• Dr. Karn Wijarnpreecha Receives E. Donnall Thomas Award for Outstanding Research at Bassett

    Bassett Healthcare Network

    May 23, 2018

    A doctor completing his medical training at Bassett hopes the results of a recent research study project will enhance the knowledge about nonalcoholic fatty-liver disease (NAFLD) and NAFLD-related advanced fibrosis (scarring) of the liver. Dr. Karn Wijarnpreecha conducted research to try to determine whether sarcopenia (progressive loss of muscle mass and function) is associated with NAFLD (nonalcoholic fatty liver disease) and advanced fibrosis (scarring in the liver.) The study indicated sarcopenia is associated with increased risk of NAFLD and NAFLD-related advanced fibrosis in NAFLD patients and the associations are consistent across all ethnicities.

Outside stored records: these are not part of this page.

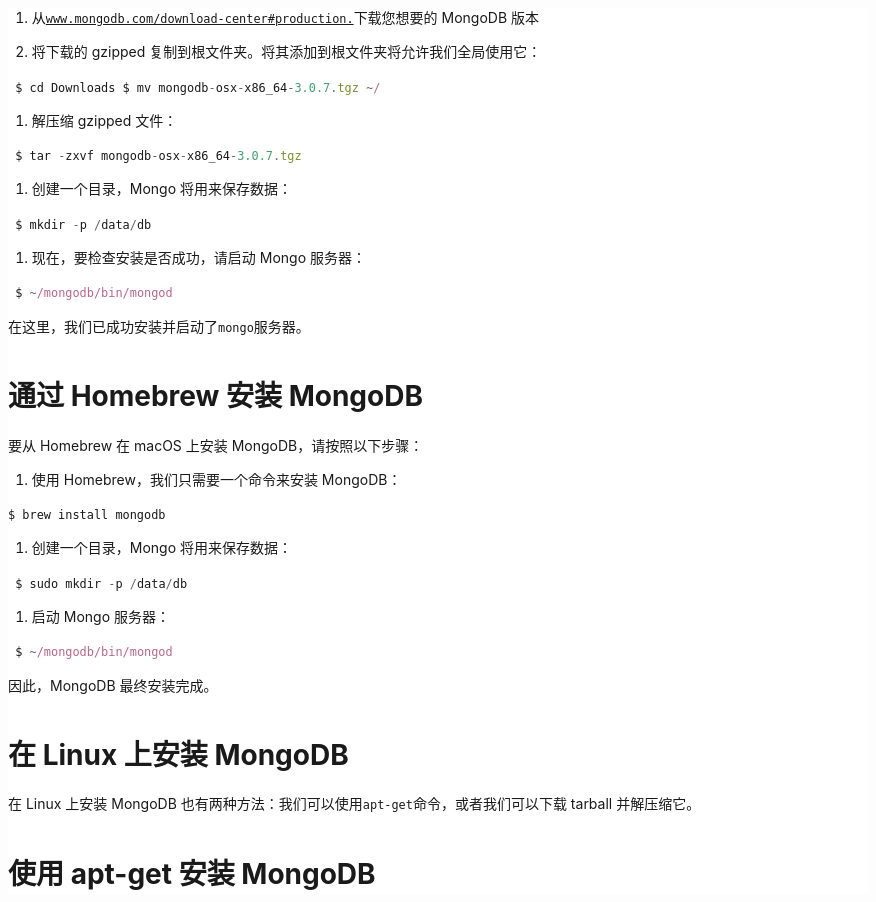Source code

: 1.  从[`www.mongodb.com/download-center#production.`](https://www.mongodb.com/download-center#production)下载您想要的 MongoDB 版本

1.  将下载的 gzipped 复制到根文件夹。将其添加到根文件夹将允许我们全局使用它：

```js
 $ cd Downloads $ mv mongodb-osx-x86_64-3.0.7.tgz ~/
```

1.  解压缩 gzipped 文件：

```js
 $ tar -zxvf mongodb-osx-x86_64-3.0.7.tgz
```

1.  创建一个目录，Mongo 将用来保存数据：

```js
 $ mkdir -p /data/db
```

1.  现在，要检查安装是否成功，请启动 Mongo 服务器：

```js
 $ ~/mongodb/bin/mongod
```

在这里，我们已成功安装并启动了`mongo`服务器。

# 通过 Homebrew 安装 MongoDB

要从 Homebrew 在 macOS 上安装 MongoDB，请按照以下步骤：

1.  使用 Homebrew，我们只需要一个命令来安装 MongoDB：

```js
$ brew install mongodb
```

1.  创建一个目录，Mongo 将用来保存数据：

```js
 $ sudo mkdir -p /data/db
```

1.  启动 Mongo 服务器：

```js
 $ ~/mongodb/bin/mongod 
```

因此，MongoDB 最终安装完成。

# 在 Linux 上安装 MongoDB

在 Linux 上安装 MongoDB 也有两种方法：我们可以使用`apt-get`命令，或者我们可以下载 tarball 并解压缩它。

# 使用 apt-get 安装 MongoDB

    Wijarnpreecha is an internal medicine resident in his third year of training at Bassett Medical Center and his research earned him the 2018 E. Donnall Thomas Research Day Outstanding Research Presentation award. His research project and poster were among 12 recently presented as part of the E. Donnall Thomas Research Day. Moreover, this project helped him to achieve Young Investigator Bursary from the European Association for the Study of the Liver (EASL) in 2018.

    “Understanding the pathophysiology or associated risk factors that may prevent NAFLD or NAFLD-associated with fibrosis may help patients,” said Wijarnpreecha. “We can tell patients that they may have a higher risk of NAFLD if they have low muscle mass; and that also in NAFLD patients, if they had low muscle mass, they have higher chance to get scarring in the liver, which is a poor health indicator. So, interventions to strengthen muscle mass may reduce the burden of NAFLD and advanced fibrosis.”

    Wijarnpreecha worked on the study project with Donghee Kim, MD, PhD, division of gastroenterology, Stanford University, and Bassett mentor Dr. Pascale Raymond; and was also supported at Bassett Medical Center by Dr. Edward Bischof, program director, internal medicine, and Melissa Scribani, MPH, statistician.

    Wijarnpreecha earned his medical degree from Chiang Mai University, Thailand. After completing his residency at Bassett in June, he will start a gastroenterology fellowship training at Mayo Clinic Florida and after that begin a hepatology fellowship.

    “I wish to thank the E. Donnall Thomas Research Resident Program for supporting this project, which has been submitted for review,” says Wijarnpreecha. During his residency training at Bassett, Wijarnpreecha has been published 76 times, and was selected to be one of the American Association for the Study of Liver Diseases (AASLD) Emerging Liver Scholar and Ambassador recipients, which “reflect my interest and love of research in hepatology/gastroenterology.”

    The E. Donnall Thomas award is given annually to a Bassett trainee who has conducted exceptional research while at Bassett Medical Center during residency. The award is named in honor of E. Donnall Thomas, who served as Bassett’s physician-in-chief from 1955 to 1963. He was awarded the 1990 Nobel Prize in Medicine for his pioneering work in bone marrow transplantation, which he began at Bassett. Thomas performed the world’s first human bone marrow transplant at Bassett in 1956.


    Photo caption: Karn Wijarnpreecha, MD, accepts the 2018 E. Donnall Thomas Research Day Outstanding Research Presentation award from Anne M. Gadomski, MD, MPH, director, Research Institute.